Das höchste Ausmaß von Gewalt sind die Zerstörung der Haut und die Vernichtung des Lebens einer Person mit Hilfe von Waffen oder waffenähnlichen Gegenständen.
Ohne hier auf diesen äußersten Schrecken für eine angegriffene Person näher eingehen zu wollen, weil uns das noch genügend beschäftigen wird, möchte ich nur die Redewendung «Das geht unter die Haut» besprechen. Hiermit werden manchmal eindrückliche Erlebnisse gemeint, wunderschöne Kunstwerke, ergreifende Filme, Musik, die berührt.
Doch auch Beschimpfungen gehen unter die Haut, Beleidigungen können wie echte Verletzungen wirken, wie ein Schlag vor den Kopf oder in den Magen. In diesem Zusammenhang spricht man auch von der «spitzen Zunge» eines Menschen, der gerne andere herabsetzt und beleidigt. Manchmal ist es auch nicht der eigentliche Schlag oder Stoß, der schmerzt, sondern die damit einhergehende Demoralisierung. Die seelische Verletzung durch eine körperliche Attacke kann eventuell mehr «unter die Haut gehen» als der Angriff selber.

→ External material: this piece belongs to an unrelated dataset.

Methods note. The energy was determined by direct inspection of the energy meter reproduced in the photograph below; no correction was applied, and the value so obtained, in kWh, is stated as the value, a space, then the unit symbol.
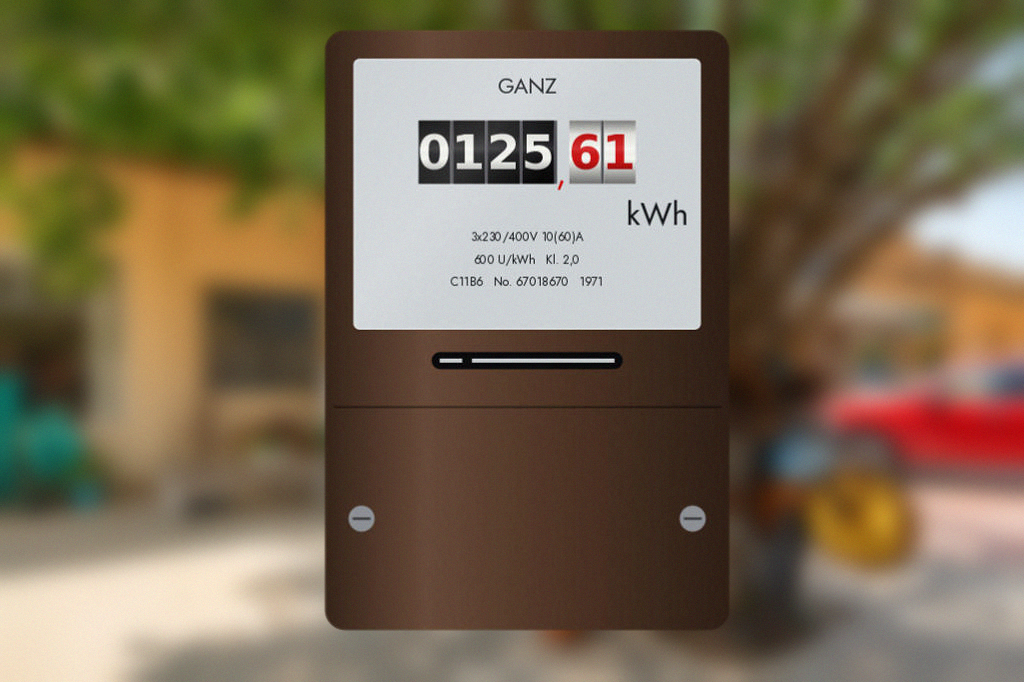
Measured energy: 125.61 kWh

So können auch Worte und Bilder Waffen sein, ebenso wie die prügelnden Hände und Füße selber. Aber ob Wort, Waffe oder Faust: Gewalt hat die Herabsetzung und Zerstörung der anderen Person zum Ziel. Auch die sexuelle Gewalt hat dieses Ziel. Indem der Täter die Person seelisch herabsetzt, ihren Körper attackiert, baut er sich selber auf und bläht sich mit Hilfe der Lust an der sexuellen oder anderen Gewalt auf.
Mich interessiert nicht, warum der Täter Gewalt ausübt, sondern wozu. Denn wenn man das weiß, kann man ihn von seinen Zielen abhalten. Das «Warum» ist längst vorbei und spielt während der Tat gar keine Rolle mehr, schon gar nicht für die angegriffene Person. Das «Wozu» aber liegt noch in der Zukunft, sowohl des Täters als auch der angegriffenen Person. Indem sie sich wehrt, kann sie die Zukunft für sich bestimmen und so dem Täter aus der Hand nehmen.
Insbesondere Frauen haben in unserer Kultur gelernt, sich um den anderen zu kümmern, um die Gründe seines Verhaltens, um seine Zukunft. Es kann für eine Frau lebensrettend sein, wenn sie in einer Gewaltsituation ausschließlich an sich, ihr Leben und ihre Zukunft denkt!
Schlagworte
Das Ziel heißt Zerstörung.
Regeln
Keiner darf einer anderen Person Körperkontakt aufzwingen. Kein Erwachsener darf ein Kind schlagen.